Rien n’est plus sûr que l’imprévisible
On peut dessiner un grand nombre des traits de ce que sera notre monde dans vingt ans. Légitimement. Et avec une exactitude convaincante. La multitude de données disponibles le permet. L’acuité des algorithmes, devenue fantastique, affine et précise les scenarii. Courbes démographiques, données climatiques, tropismes collectifs sont de mieux en mieux cernés. Qu’il s’agisse de transports, de communications, de flux financiers ou d’habitudes alimentaires, il est également possible de décrire ce qui nous attend. L’ensemble des contributions ici rassemblées le montre suffisamment. Par comparaison avec les images du futur forgées par les générations précédentes, ces prévisions peuvent même se prévaloir d’une probabilité plus haute.
Malgré tout, il demeure une marge irréductible d’incertitude. Elle ne tient ni à l’imprécision de nos instruments ni à l’incomplétude de nos données, mais d’abord à la nature même de l’avenir. Ce n’est pas sans raison que le vieil Aristote, déjà, avait forgé la notion de « futur contingent ». Même si tout semble bien certain, même si on dit résolument que « la bataille navale aura lieu demain » – la preuve : les navires ennemis sont en vue, la résolution des belligérants est inébranlable, etc. – il est impossible, malgré tout, que cet énoncé soit intégralement certain. Car des aléas peuvent surgir, des hasards s’interposer – tempête brutale, crise cardiaque d’un chef d’armée, coup de théâtre quelconque…
En fait, tout l’avenir, proche ou lointain, échappe à la certitude absolue. L’empiriste David Hume, au XVIIIe siècle, est allé au bout de cette logique. « Le soleil se lèvera demain » ? En toute rigueur, je ne peux pas le savoir. Je ne peux que le croire, parce que les milliards de lever de soleil précédents ne peuvent me permettre de conclure avec certitude au lever de soleil de demain matin. On dira que cet argument ne gêne personne, que tout le monde fait confiance à la continuité du monde, et on aura raison. Le raisonnement de Hume est logiquement imparable, mais sans portée pratique.
Bergson est plus embarrassant. Parce qu’il met en lumière le surgissement de la nouveauté dans l’histoire humaine. Tout ce qui fait vraiment événement, invention, rupture… surgit sans prévenir, radicalement nouveau. La création humaine génère de l’imprévisible, créé par le génie individuel ou le génie collectif. On peut donc calculer à la seconde près, des années à l’avance, les éclipses ou le passage d’une comète. Il est impossible d’en faire autant avec l’évolution d’une société, a fortiori d’une civilisation. Cela ne signifie pas que toute analyse prospective soit vaine. Elle est seulement indicative. La part de l’inouï, de l’inédit, du « pas encore », comme disait Ernst Bloch, ne saurait être oubliée ni annulée.

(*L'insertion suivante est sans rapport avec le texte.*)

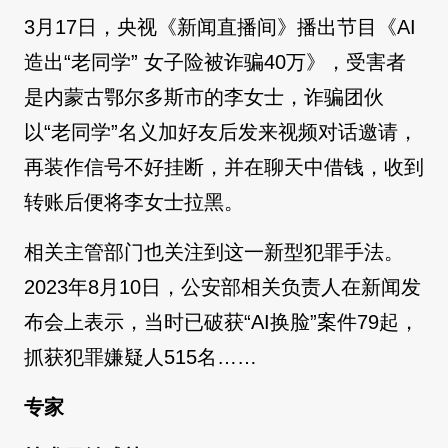
3月17日，央视《新闻直播间》播出节目《AI
造出“老同学” 女子险被诈骗40万》，受害者
是内蒙古鄂尔多斯市的李女士，诈骗团伙
以“老同学”名义加好友后发来视频对话邀请，
再装作信号不好挂断，并在聊天中借钱，收到
转账后便将李女士拉黑。
相关主管部门也关注到这一新型犯罪手法。
2023年8月10日，公安部相关负责人在新闻发
布会上表示，当时已破获“AI换脸”案件79起，
抓获犯罪嫌疑人515名……
专家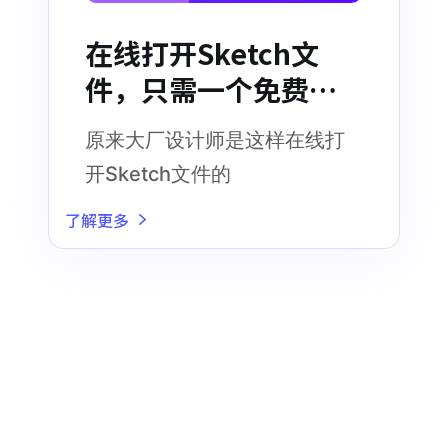
在线打开Sketch文
件，只需一个免费神
器！
原来大厂设计师是这样在线打
开Sketch文件的
了解更多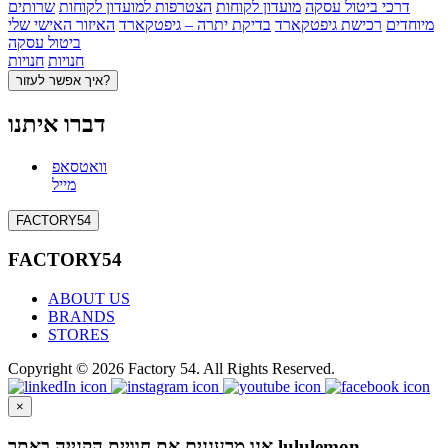
דרכי ביטול עסקה
מועדון לקוחות
הצטרפות למועדון לקוחות
שרותים
מיוחדים
רכישת גיפטקארד
בדיקת יתרה – גיפטקארד
האיזור האישי שלי
ביטול עסקה
חנויות
חנויות
איך אפשר לעזור?
דברו איתנו
וואטסאפ
מייל
FACTORY54
FACTORY54
ABOUT US
BRANDS
STORES
Copyright © 2026 Factory 54. All Rights Reserved.
×
אנו מרעננים את חוויית הקנייה באתר lululemon.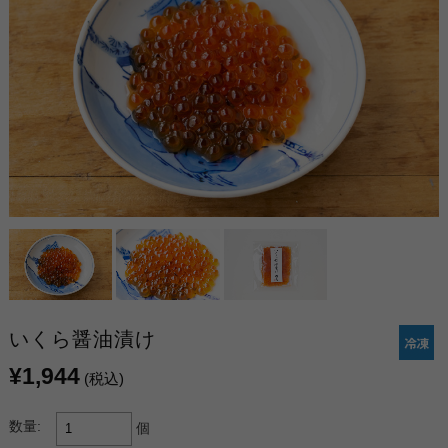
いくら醤油漬け
¥1,944
(税込)
数量:
個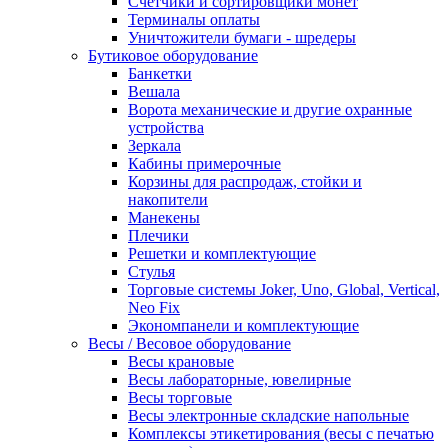
Счетчики и сортировщики монет
Терминалы оплаты
Уничтожители бумаги - шредеры
Бутиковое оборудование
Банкетки
Вешала
Ворота механические и другие охранные
устройства
Зеркала
Кабины примерочные
Корзины для распродаж, стойки и
накопители
Манекены
Плечики
Решетки и комплектующие
Стулья
Торговые системы Joker, Uno, Global, Vertical,
Neo Fix
Экономпанели и комплектующие
Весы / Весовое оборудование
Весы крановые
Весы лабораторные, ювелирные
Весы торговые
Весы электронные складские напольные
Комплексы этикетирования (весы с печатью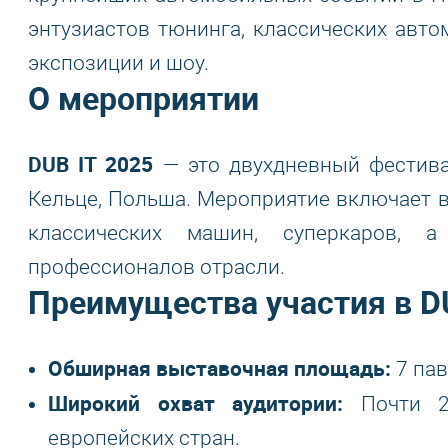
энтузиастов тюнинга, классических авто
экспозиции и шоу.
О мероприятии
DUB IT 2025
— это двухдневный фестивал
Кельце, Польша. Мероприятие включает 
классических машин, суперкаров, 
профессионалов отрасли.
Преимущества участия в
D
Обширная выставочная площадь:
7 пав
Широкий охват аудитории:
Почти 20
европейских стран.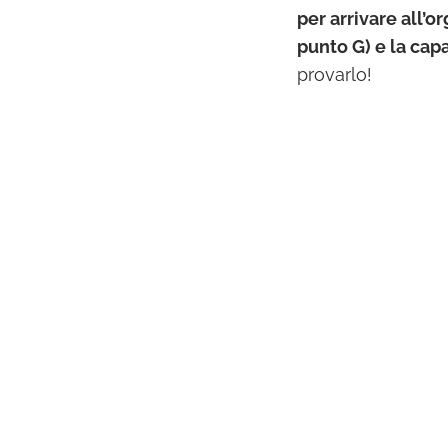
per arrivare all’o
punto G) e la capa
provarlo!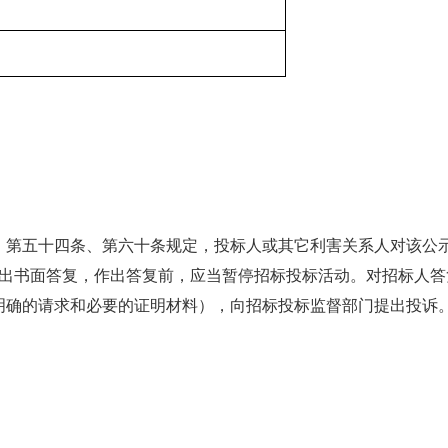
》第五十四条、第六十条规定，投标人或其它利害关系人对该公
作出书面答复，作出答复前，应当暂停招标投标活动。对招标人
明确的请求和必要的证明材料），向招标投标监督部门提出投诉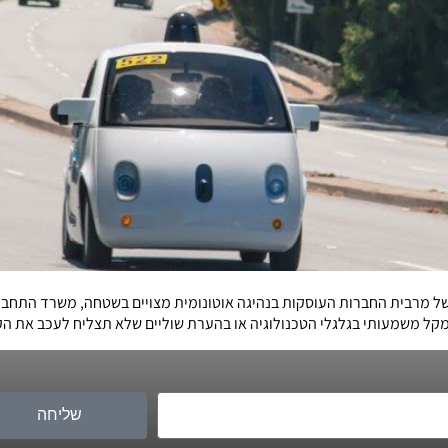
 של מרבית החברות העוסקות בנהיגה אוטונומית מצויים בשטחה, משרד התח
מקל משמעותי בגלגלי הטכנולוגיה או בהערת שוליים שלא תצליח לעכב את ה
שליחה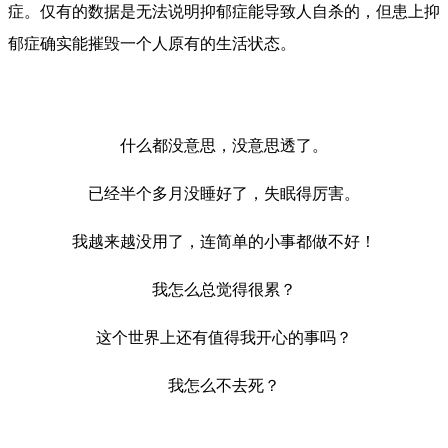
症。仅有的数据是无法说明抑郁症能导致人自杀的，但患上抑
郁症确实能摧毁一个人原有的生活状态。
什么都没意思，没意思透了。
已经半个多月没睡好了，失眠得厉害。
我越来越没用了，连简单的小事都做不好！
我怎么总觉得很累？
这个世界上还有值得我开心的事吗？
我怎么不去死？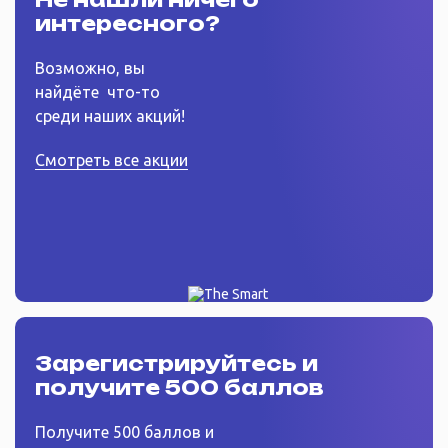
интересного?
Возможно, вы
найдёте
что-то
среди наших акций!
Смотреть все акции
Зарегистрируйтесь
и
получите 500 баллов
Получите 500 баллов и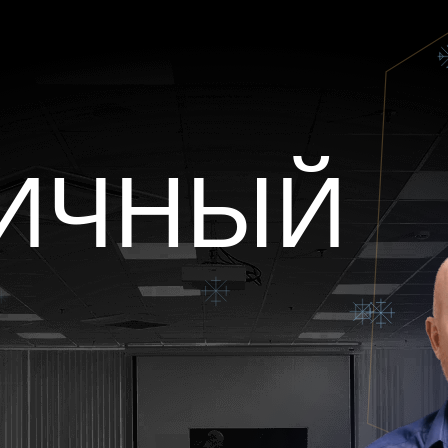
ИЧНЫЙ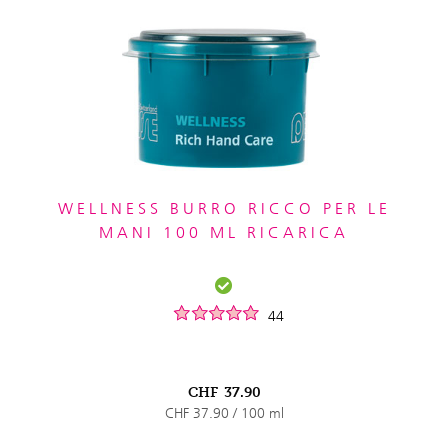
WELLNESS BURRO RICCO PER LE
MANI 100 ML RICARICA
44
CHF
37.90
CHF 37.90 / 100 ml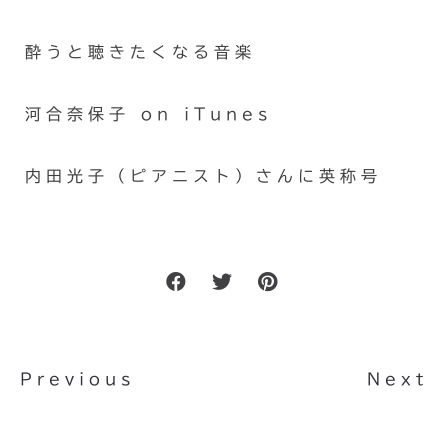
酔うと聴きたくなる音楽
河合奈保子 on iTunes
内田光子（ピアニスト）さんに英称号
Previous
Next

En fait, nous le savons. Nous avons même intégré, dans les représentations de notre propre vie, cette part d’incertitude. L’accélération des changements et leur interdépendance nous y ont conduit depuis longtemps déjà. Imaginons un instant qu’au coeur deu Moyen-Age, en 1018, on ait voulu connaître l’état du monde vingt ans plus tard. Personne n’aurait supposé que la nourriture en 1038 allait être différente, les vêtements dissemblables, les modes de transport et de travail bouleversés.
Les Temps modernes ont accoutumé chacun à envisager que ses enfants ne vivront pas comme lui. La post-modernité a fait bien plus : il a fallu abandonner les plans de carrière, la conviction de faire le même métier toute sa vie. Il a fallu s’accoutumer à l’idée qu’une innovation technologique pouvait bouleverser nos vies quotidiennes en quelques années, voire quelques mois. Une attente de changement permanent a fini par s’installer. Une conviction, inconnue autrefois, s’est ancrée : demain est flou, indiscernable, voire inconnaissable. On ne sait à quoi s’attendre, sauf à l’inattendu.
Entre prévision possible et prévision impossible, il n’y a pas à choisir, contrairement à ce qu’on pourrait croire en jugeant trop vite. En fait, les deux versants coexistent. Il est indispensable de calculer les tendances lourdes, d’extrapoler les courbes et de dessiner l’avenir avec le maximum de détails. Mais il est non moins nécessaire de considérer ces résultats avec une certaine distance, une part d’incertitude. Il convient donc de tenir ensemble deux conceptions antagonistes : discerner où nous allons, se souvenir que ce n’est jamais sûr. Les prévisions peuvent et doivent guider des attentes et des actions. Mais elles n’imposent rien au réel à venir, que l’imprévisible traverse. C’est lui qui donne du jeu.